**TASK GOAL**. Check each line of the material below for "SQUARE" and copy those where it appears.

**SUPPLIED DATA**.
▼

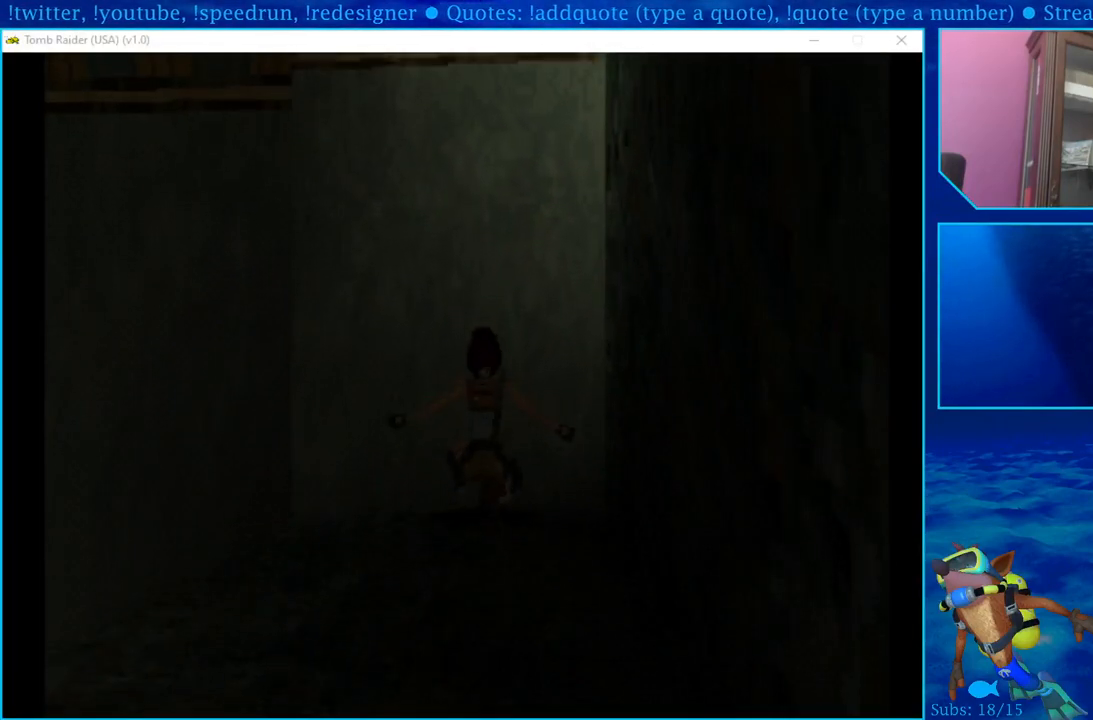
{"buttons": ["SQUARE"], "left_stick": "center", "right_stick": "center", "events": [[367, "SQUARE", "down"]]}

▲
▼

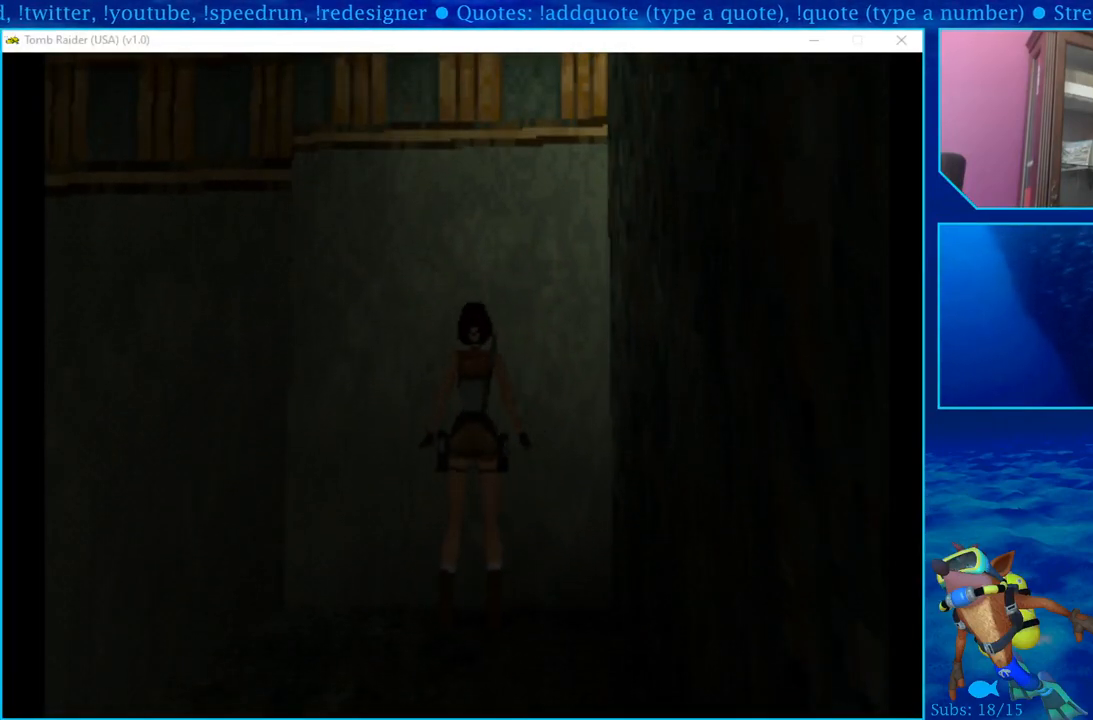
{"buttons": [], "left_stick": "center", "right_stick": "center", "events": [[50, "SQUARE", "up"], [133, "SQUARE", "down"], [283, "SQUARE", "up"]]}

▲
▼

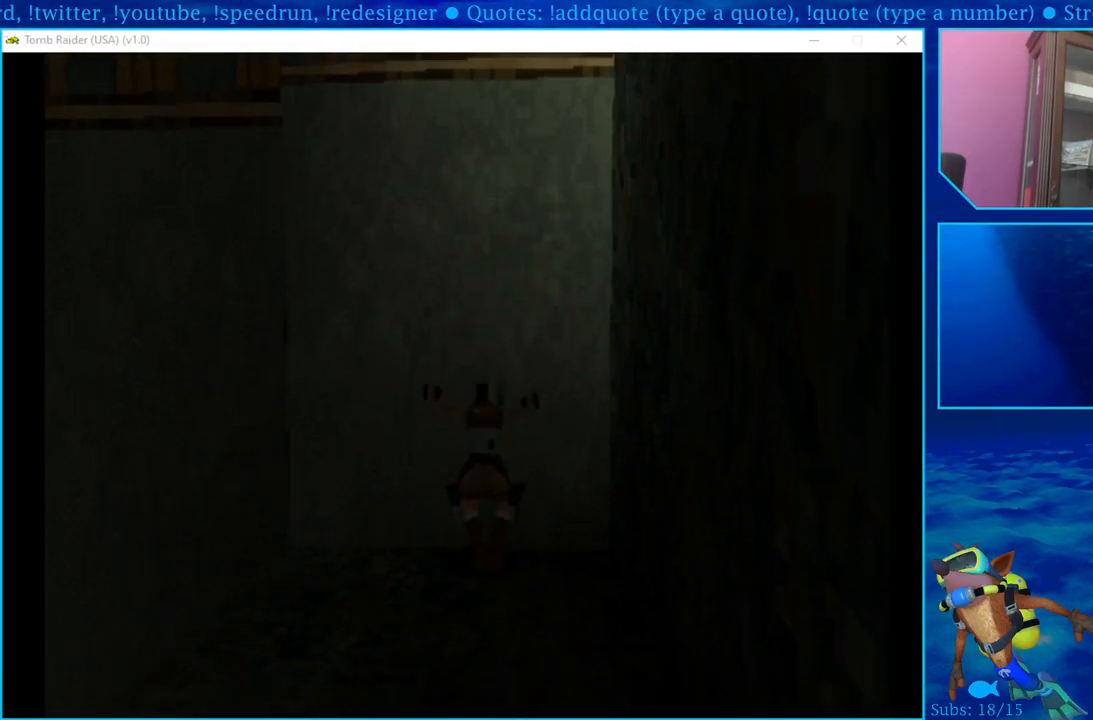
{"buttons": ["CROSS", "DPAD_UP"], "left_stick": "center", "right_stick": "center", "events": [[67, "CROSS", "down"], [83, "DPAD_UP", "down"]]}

▲

**ANSWER TO THE EXERCISE**.
{"buttons": ["SQUARE"], "left_stick": "center", "right_stick": "center", "events": [[367, "SQUARE", "down"]]}
{"buttons": [], "left_stick": "center", "right_stick": "center", "events": [[50, "SQUARE", "up"], [133, "SQUARE", "down"], [283, "SQUARE", "up"]]}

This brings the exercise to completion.